You don’t shy away from challenging visual problems!
It’s a huge challenge to think in classical physics terms about quantum physics. I would love to develop a visual metaphor for, say, the hydrogen atom. That would be so much more real than solutions to the Schrödinger equation or those “electron cloud” drawings in textbooks.
Has anyone in the artistic community gone down this road before?
Yes. Kenneth Snelson found intriguing visual metaphors for atoms. And Antony Gormley, a sculptor in Britain, has some ideas related to this—he has a piece called “Quantum Cloud.” These two artists are exceptions, though. Many just quote science or employ metaphors for science. It’s so superficial, for the most part.
Your sculpture “Alpha Helix for Linus Pauling” was dedicated in front of Pauling’s childhood home in Portland. Why did you make the sculpture bright red?
Mostly out of instinct.
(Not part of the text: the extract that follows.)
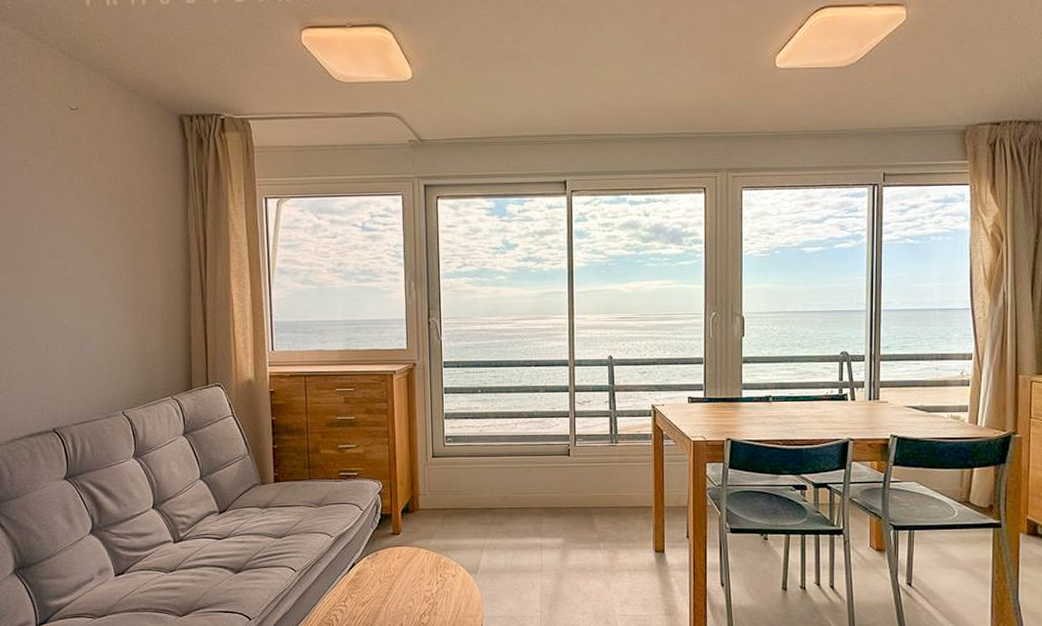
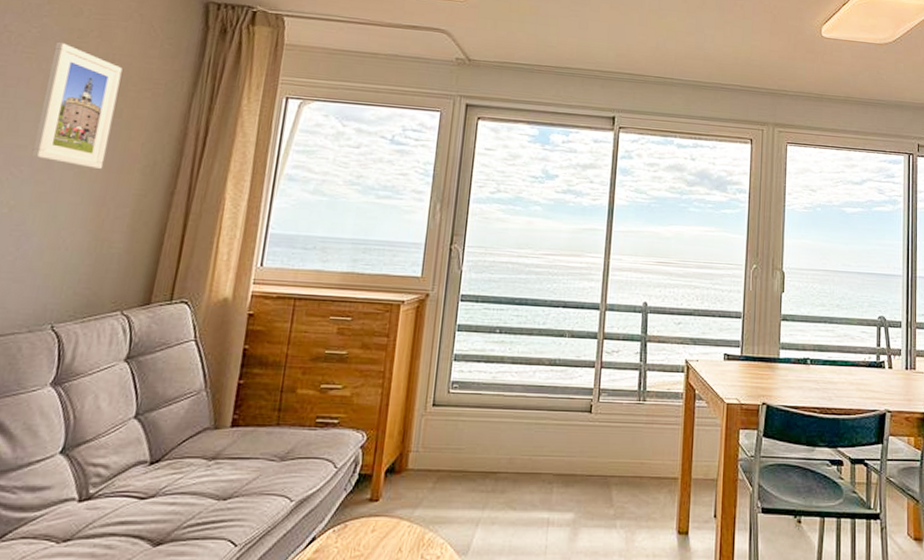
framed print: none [67,170,130,280] -> present [31,42,123,170]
I was thinking about the big tree above it and the contrast between the two. At a more psychological level, the color red reminds of a Lego block—my favorite childhood toy. Red is such an iconic color for building blocks.
The sculpture has a very public location. Do you want people to learn from it?
I do, but it’s not that I want to necessarily teach people about proteins. I want to give them a sensual approach to [science]. For me that’s important, because I learn things visually and by touching. There is something pedagogical in the approach, but it’s not like a science museum. Instead, I want to convey my awe of creation.
You really seem to have a sense of awe in nature….
All the time. Just look at a tiny piece of the machinery of life. It’s an amazing and beautiful world.
Do you think this comes across in your work?
I hope so. But I feel I’m just at the beginning.